Halifax is a running city. Most of its runners proudly cite its hills, winds and unpredictable weather as a badge of honour.
It’s a city where yoga studios have mushroomed in nearly every neighbourhood and yoga mats have become a fashion accessory. So it would seem natural that Halifax Yoga (HY) – a studio on the city’s Northwest Arm peninsula – would invite yoga instructor and runner Mike Dennison to Halifax for 5-hour, Yoga for Runners workshop.
“We decided to run a Yoga for Runners workshop because there is a huge community of runners around HRM that we knew could benefit from this system,” says Sherry Zak, owner of HY.
Once workshop participants had unrolled their mats and secured their blocks, Mike didn’t waste any time getting to the core of the issue. He asked us to raise our hands if we were injured, or had a previous running injury. Close to 70% of the 30 participants raised their hands.
According to Mike, this trend is becoming the norm. He claims that about half of runners are dealing with some kind of running-related injury. This is led Mike, a former competitive runner, to start practicing yoga.
Mike realized the irony: runners are supposed to be healthy and one with our bodies, yet a majority of us are struggling with injuries.
“So many people cannot pursue their goals because of all their injuries,” said Mike. He began teaching yoga to turn runners into the fit, healthy people they are supposed to be.
In his workshop, Mike explained three core lessons that yoga can teach runners:
– a cultivation of breath (which in yoga is called ujjayi breathing)
– a global body awareness
– a strong, stable core
The first thing that links yoga and running is the cultivation of breath. Yogis practice with a closed mouth, while most runners breathe through their mouths. Conscious breathing is our connection to our mind.
Yoga also creates an awareness of the shapes our body takes in various postures.
By tapping into the sensations these postures create and breathing into them, we develop our awareness and a sense of grounding. This is important because running is a very un-grounding activity, where our feet touch the earth for only part of our run.
What do we need to do to be strong, healthy and fit runners?
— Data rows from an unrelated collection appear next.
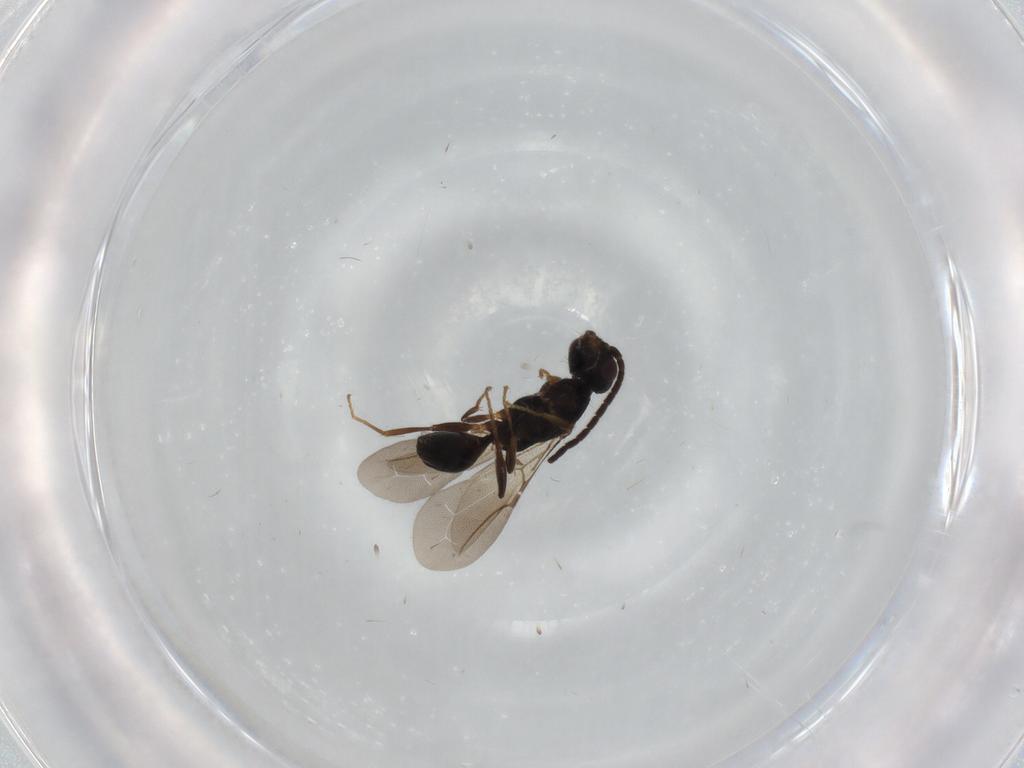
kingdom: Animalia
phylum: Arthropoda
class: Insecta
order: Hymenoptera
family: Bethylidae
The entire body is made up of moving and stable joints. Thinking globally about where pain is originating and trying to mobilize certain parts of the body, such as tight ankles or hamstrings, will help address some issues causing the pain.
Runners tend to have tight ankles, which can lead to other issues in the body including knees, hips or back. Likewise, we often have tight hip flexors, which may be a result of weak glutes.
But, “this is not about flexibility,” said Mike as he guided the group through a 90-minute practice. “This is about getting out of pain, dysfunction and injury.”
The problem is that rather than addressing the issues leading to our injuries – whether it’s structural, a former injury or a current weakness – most runners will wait until the pain subsides, and then start running again.
Yoga helps us work scar tissue that does not want to be opened and could cause problems, such as plantar fascia, problems with IT bands, or a host of other issues. Practicing yoga cultivates a strong mind-body awareness, allowing runners to address core issues that cause injuries, and get back to being happy and healthy.
“The feedback from participants has been phenomenal,” remarks Sherry on the workshop. “Those who already practiced yoga learned ways to incorporate opening their plantar fascia and IT band into their existing yoga practice. Those who were brand new to yoga discovered they need yoga!”
HY will be offering more workshops in the future, says Sherry. “Yoga is an amazing way for runners to move through all the ranges of motion and find some length in overworked muscles.”